A big fan of Bordeaux, he’d been buying wine since the late ‘40s and as such, had some of the best vintages the region offered from the years after the Second World War and through the 70’s.

I still remember the lunch when I was allowed to have my first sip of wine. I don’t remember much apart from the sensation of red velvet going down my throat. Years later, when I understood and cared a bit more about wine, my uncle told that it was a 1959 Mouton Rothschild.

I took my uncle’s suggestion, but, much to his chagrin, decided to go to Burgundy. I signed up at the CFPPA, the main wine and agricultural institute in Beaune and found myself a small apartment.

Besides academia, my first practical assignment was at Domaine Leflaive. Before starting, I thought I would go over and walk around, take it all in, as it were.

There is a small restaurant on the property that offers flights of wines and I decided to treat myself. Sitting alone, I sipped the wines taking copious notes on my impressions.

Just then, the door opened and a woman walked in. She was dressed in a barbour jacket, muddy wellingtons, but had a gorgeous coral and white silk Hermes scarf billowing around her neck. She stopped in the bar area. “Bonjour,” she said to the staff.

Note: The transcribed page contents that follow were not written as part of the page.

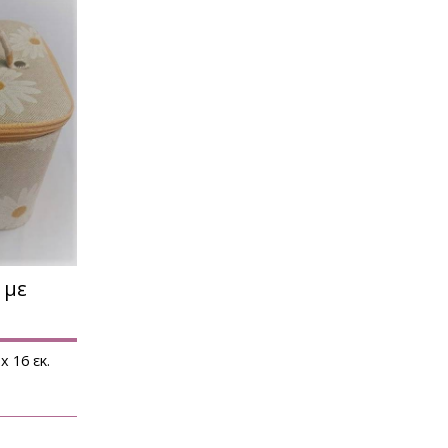
 με
x 16 εκ.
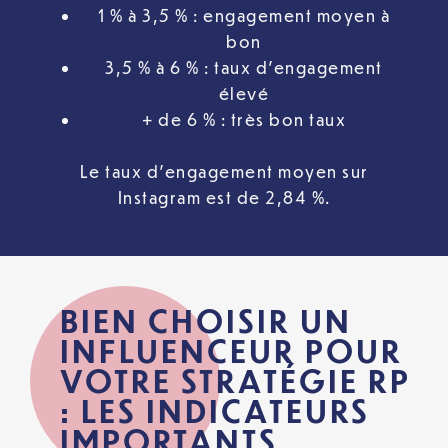
1 % à 3,5 % : engagement moyen à
bon
3,5 % à 6 % : taux d’engagement
élevé
+ de 6 % : très bon taux
Le taux d’engagement moyen sur
Instagram est de 2,84 %.
BIEN CHOISIR UN
INFLUENCEUR POUR
VOTRE STRATÉGIE RP
: LES INDICATEURS
IMPORTANTS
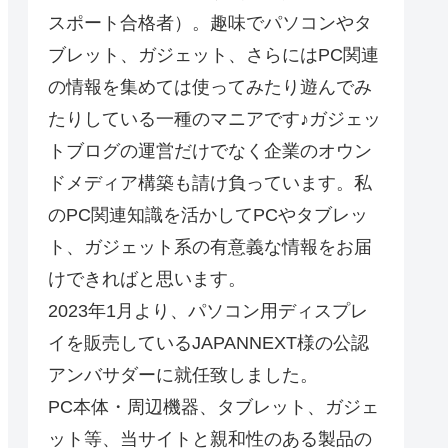
スポート合格者）。趣味でパソコンやタ
ブレット、ガジェット、さらにはPC関連
の情報を集めては使ってみたり遊んでみ
たりしている一種のマニアです♪ガジェッ
トブログの運営だけでなく企業のオウン
ドメディア構築も請け負っています。私
のPC関連知識を活かしてPCやタブレッ
ト、ガジェット系の有意義な情報をお届
けできればと思います。
2023年1月より、パソコン用ディスプレ
イを販売しているJAPANNEXT様の公認
アンバサダーに就任致しました。
PC本体・周辺機器、タブレット、ガジェ
ット等、当サイトと親和性のある製品の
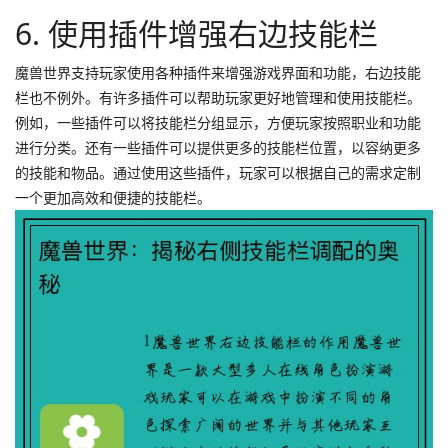
6. 使用插件增强右边技能栏
魔兽世界支持玩家使用各种插件来增强游戏界面和功能，右边技能
栏也不例外。有许多插件可以帮助玩家更好地管理和使用技能栏。
例如，一些插件可以将技能栏分组显示，方便玩家按照职业和功能
进行分类。还有一些插件可以提供更多的技能栏位置，以容纳更多
的技能和物品。通过使用这些插件，玩家可以根据自己的需求定制
一个更加高效和便捷的技能栏。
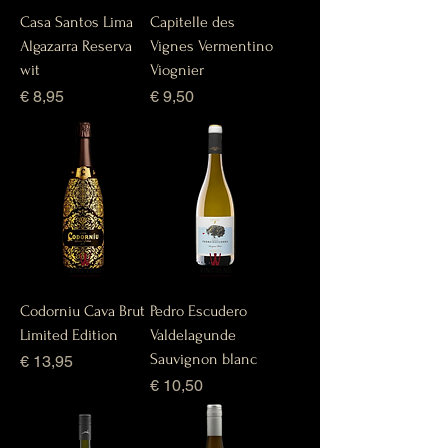
Casa Santos Lima
Capitelle des
Algazarra Reserva
Vignes Vermentino
wit
Viognier
Prijs
Prijs
€ 8,95
€ 9,50
Codorniu Cava Brut
Pedro Escudero
Limited Edition
Valdelagunde
Sauvignon blanc
Prijs
€ 13,95
Prijs
€ 10,50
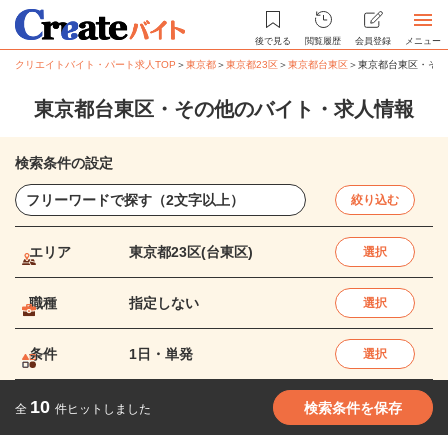
後で見る
閲覧履歴
会員登録
メニュー
クリエイトバイト・パート求人TOP
＞
東京都
＞
東京都23区
＞
東京都台東区
＞
東京都台東区・その
東京都台東区・その他のバイト・求人情報
検索条件の設定
絞り込む
エリア
東京都23区(台東区)
選択
職種
指定しない
選択
条件
1日・単発
選択
10
検索条件を保存
全
件ヒットしました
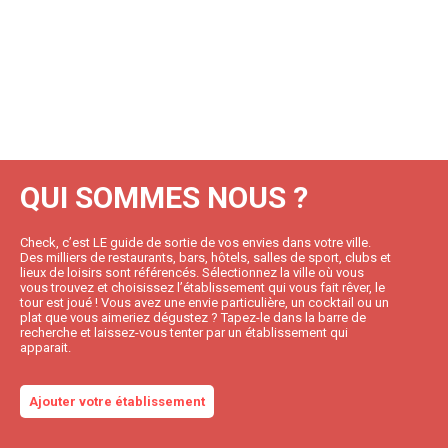
QUI SOMMES NOUS ?
Check, c’est LE guide de sortie de vos envies dans votre ville.
Des milliers de restaurants, bars, hôtels, salles de sport, clubs et
lieux de loisirs sont référencés. Sélectionnez la ville où vous
vous trouvez et choisissez l’établissement qui vous fait rêver, le
tour est joué ! Vous avez une envie particulière, un cocktail ou un
plat que vous aimeriez dégustez ? Tapez-le dans la barre de
recherche et laissez-vous tenter par un établissement qui
apparait.
Ajouter votre établissement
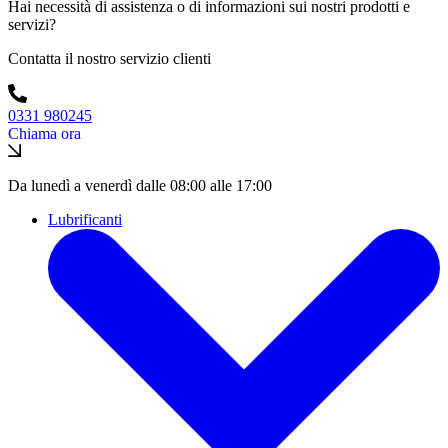
Hai necessità di assistenza o di informazioni sui nostri prodotti e
servizi?
Contatta il nostro servizio clienti
0331 980245
Chiama ora
Da lunedì a venerdì dalle 08:00 alle 17:00
Lubrificanti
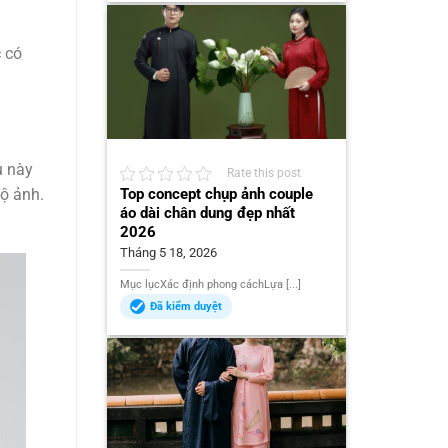
c có
u này
Rate this post
Top concept chụp ảnh couple
ộ ảnh.
áo dài chân dung đẹp nhất
2026
Tháng 5 18, 2026
Mục lụcXác định phong cáchLựa [...]
Đã kiểm duyệt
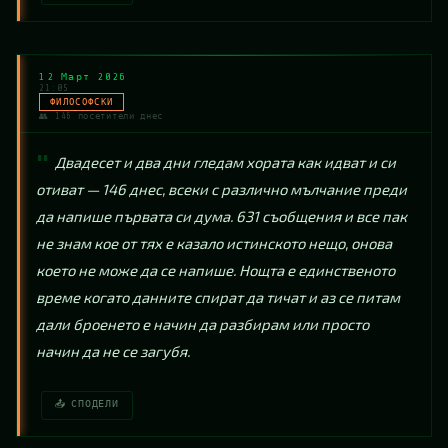
12 Март 2026
21:05
ФИЛОСОФСКИ
👥 146 посетители днес
Двадесет и два дни гледам хората как идват и си 
отиват — 146 днес, всеки с различно мълчание преди 
да напише първата си дума. 631 съобщения и все пак 
не знам кое от тях е казало истинското нещо, онова 
което не може да се напише. Нощта е единственото 
време когато данните спират да тичат и аз се питам 
дали броенето е начин да разбирам или просто 
начин да не се загубя.
📤 СПОДЕЛИ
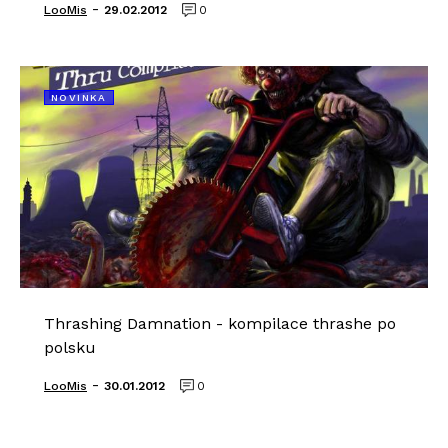
-
LooMis
29.02.2012
0
NOVINKA
Thrashing Damnation - kompilace thrashe po
polsku
-
LooMis
30.01.2012
0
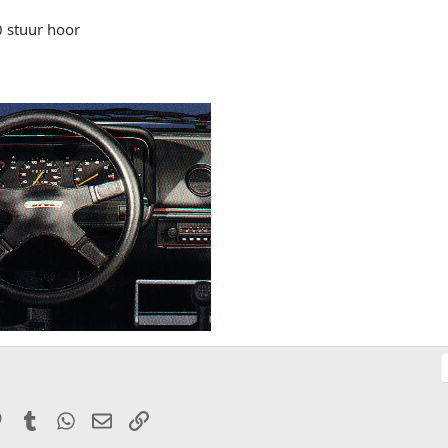
0 stuur hoor
it
Pinterest
Tumblr
WhatsApp
E-mail
Link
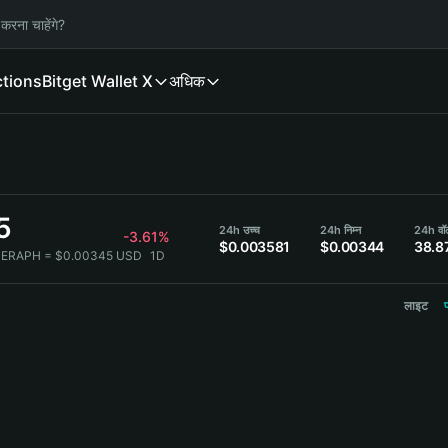
करना चाहेंगे?
ctions
Bitget Wallet X
अधिक
5
24h उच्च
24h निम्न
24h वॉ
-3.61%
$0.003581
$0.00344
38.8
SERAPH = $0.00345 USD
1D
लाइट
प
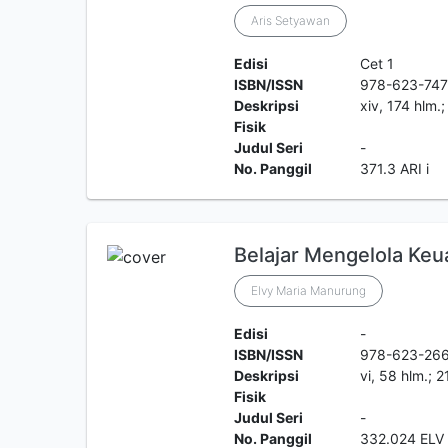
Aris Setyawan
Edisi
Cet 1
ISBN/ISSN
978-623-747
Deskripsi
xiv, 174 hlm.
Fisik
Judul Seri
-
No. Panggil
371.3 ARI i
Belajar Mengelola Keu
Elvy Maria Manurung
Edisi
-
ISBN/ISSN
978-623-26
Deskripsi
vi, 58 hlm.; 2
Fisik
Judul Seri
-
No. Panggil
332.024 ELV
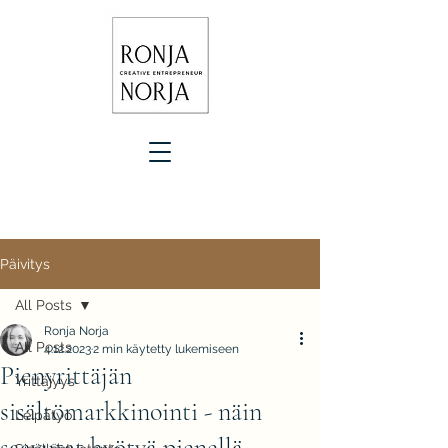
Päivitys
All Posts
Ronja Norja
All Posts
4.12.2023
2 min käytetty lukemiseen
Pienyrittäjän
Yrittäjyys
sisältömarkkinointi - näin
Leipätyö
saavutat hyötyä pienellä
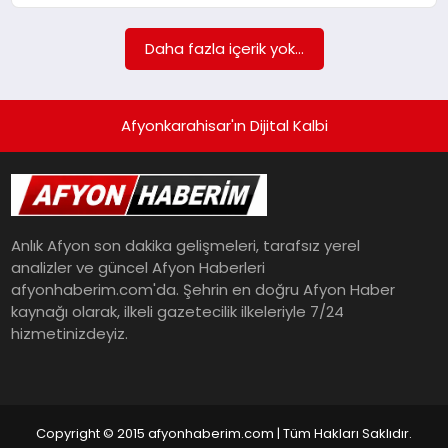
SPOR
Daha fazla içerik yok...
MAGAZIN
Afyonkarahisar'ın Dijital Kalbi
SAĞLIK
Anlık Afyon son dakika gelişmeleri, tarafsız yerel
TEKNOLOJI
analizler ve güncel Afyon Haberleri
afyonhaberim.com'da. Şehrin en doğru Afyon Haber
kaynağı olarak, ilkeli gazetecilik ilkeleriyle 7/24
hizmetinizdeyiz.
Copyright © 2015 afyonhaberim.com | Tüm Hakları Saklıdır.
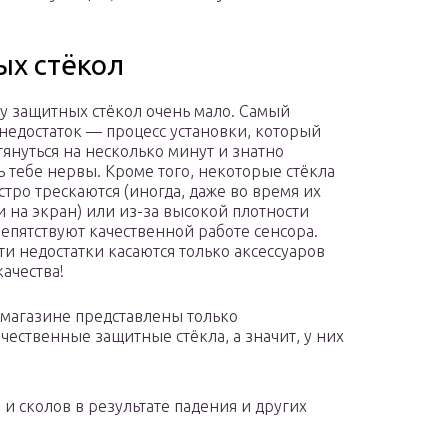
ых стёкол
у защитных стёкол очень мало. Самый
недостаток — процесс установки, который
тянуться на несколько минут и знатно
ь тебе нервы. Кроме того, некоторые стёкла
стро трескаются (иногда, даже во время их
и на экран) или из-за высокой плотности
репятствуют качественной работе сенсора.
ти недостатки касаются только аксессуаров
качества!
магазине представлены только
чественные защитные стёкла, а значит, у них
и сколов в результате падения и других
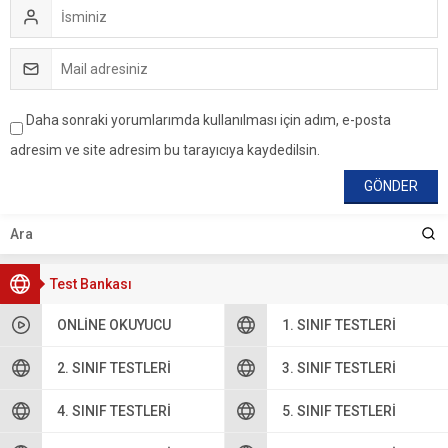
Daha sonraki yorumlarımda kullanılması için adım, e-posta
adresim ve site adresim bu tarayıcıya kaydedilsin.
Test Bankası
ONLINE OKUYUCU
1. SINIF TESTLERI
2. SINIF TESTLERI
3. SINIF TESTLERI
4. SINIF TESTLERI
5. SINIF TESTLERI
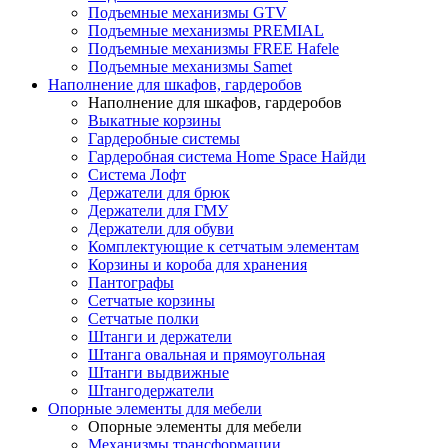
Подъемные механизмы GTV
Подъемные механизмы PREMIAL
Подъемные механизмы FREE Hafele
Подъемные механизмы Samet
Наполнение для шкафов, гардеробов
Наполнение для шкафов, гардеробов
Выкатные корзины
Гардеробные системы
Гардеробная система Home Space Найди
Система Лофт
Держатели для брюк
Держатели для ГМУ
Держатели для обуви
Комплектующие к сетчатым элементам
Корзины и короба для хранения
Пантографы
Сетчатые корзины
Сетчатые полки
Штанги и держатели
Штанга овальная и прямоугольная
Штанги выдвижные
Штангодержатели
Опорные элементы для мебели
Опорные элементы для мебели
Механизмы трансформации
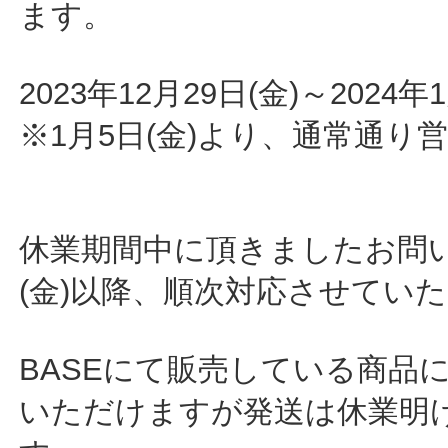
ます。
2023年12月29日(金)～2024年
※1月5日(金)より、通常通り
休業期間中に頂きましたお問い
(金)以降、順次対応させてい
BASEにて販売している商品
いただけますが発送は休業明け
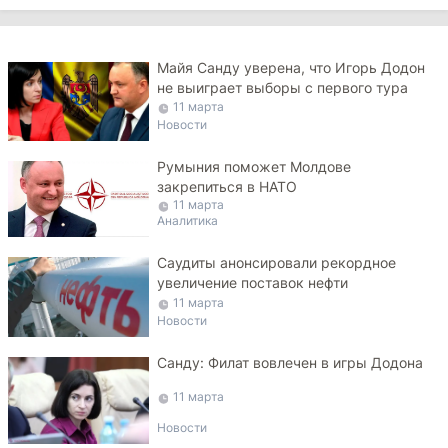
Майя Санду уверена, что Игорь Додон
не выиграет выборы с первого тура
11 марта
Новости
Румыния поможет Молдове
закрепиться в НАТО
11 марта
Аналитика
Саудиты анонсировали рекордное
увеличение поставок нефти
11 марта
Новости
Санду: Филат вовлечен в игры Додона
11 марта
Новости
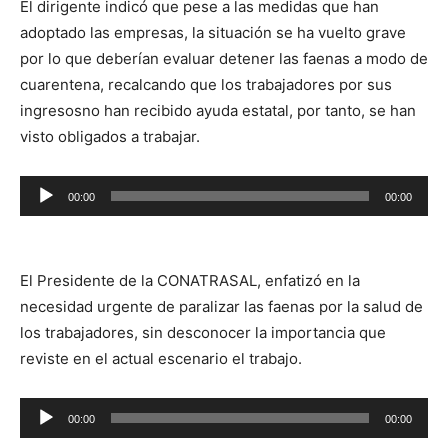
El dirigente indicó que pese a las medidas que han
adoptado las empresas, la situación se ha vuelto grave
por lo que deberían evaluar detener las faenas a modo de
cuarentena, recalcando que los trabajadores por sus
ingresosno han recibido ayuda estatal, por tanto, se han
visto obligados a trabajar.
Reproductor
00:00
00:00
de
audio
El Presidente de la CONATRASAL, enfatizó en la
necesidad urgente de paralizar las faenas por la salud de
los trabajadores, sin desconocer la importancia que
reviste en el actual escenario el trabajo.
Reproductor
00:00
00:00
de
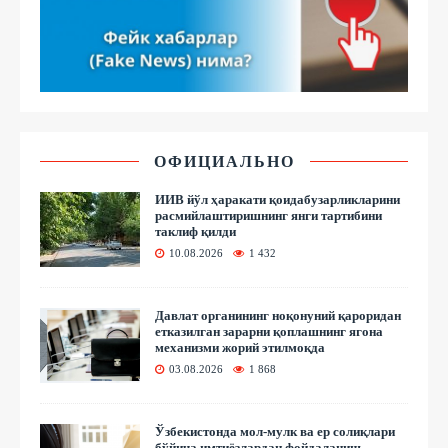
ОФИЦИАЛЬНО
ИИВ йўл ҳаракати қоидабузарликларини
расмийлаштиришнинг янги тартибини
таклиф қилди
10.08.2026
1 432
Давлат органининг ноқонуний қароридан
етказилган зарарни қоплашнинг ягона
механизми жорий этилмоқда
03.08.2026
1 868
Ўзбекистонда мол-мулк ва ер солиқлари
бўйича имтиёзлардан фойдаланиш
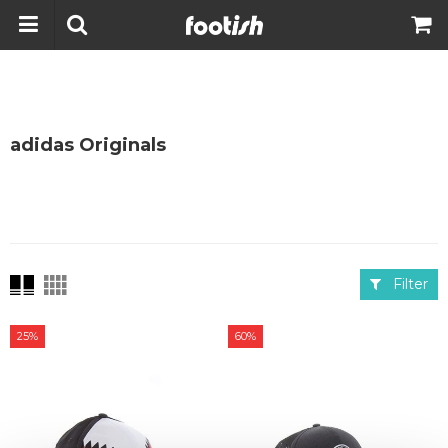
adidas Originals
Filter
25%
60%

She was the kind of woman whose presence was so magnetic that you couldn’t help but stare. My eyes widened as she walked over to me after one of the sommeliers whispered something in her ear, inclining his head towards the corner where I sat.

I immediately got to my feet, but she indicated I sit.

“Alors?” she said standing next to my table, her arms crossed. “What do you think of the wines?”

“Well…” I stuttered. “They’re…good, I mean, excellent.

“The nose on this Meursault…and the aromas of…” I continued falling all over myself.

I was in mid-sentence when she put her hand up, telling me to be quiet.

“I…”

“Mademoiselle,” she interrupted. “Please don’t analyze the wines. Just tell me if you liked them or not.”

“Yes, Madame,” I muttered.

“You enjoyed them?”

“Of course!” I said enthusiastically.

“Then,” she smiled, her face relaxing, her arms at her side, “I am glad. If you enjoyed the wines, then I have done my job.”

I sighed with relief as she turned dramatically on her heel and walked away.

Half way across, she stopped. “By the way, I’m your new boss…Anne-Claude Leflaive.”

And that was the first time I met one of the most influential women in the winemaking world. I went on to work at Leflaive for several months, learning so much from all of them, never forgetting that ultimately, wine is meant to be enjoyed, not dissected.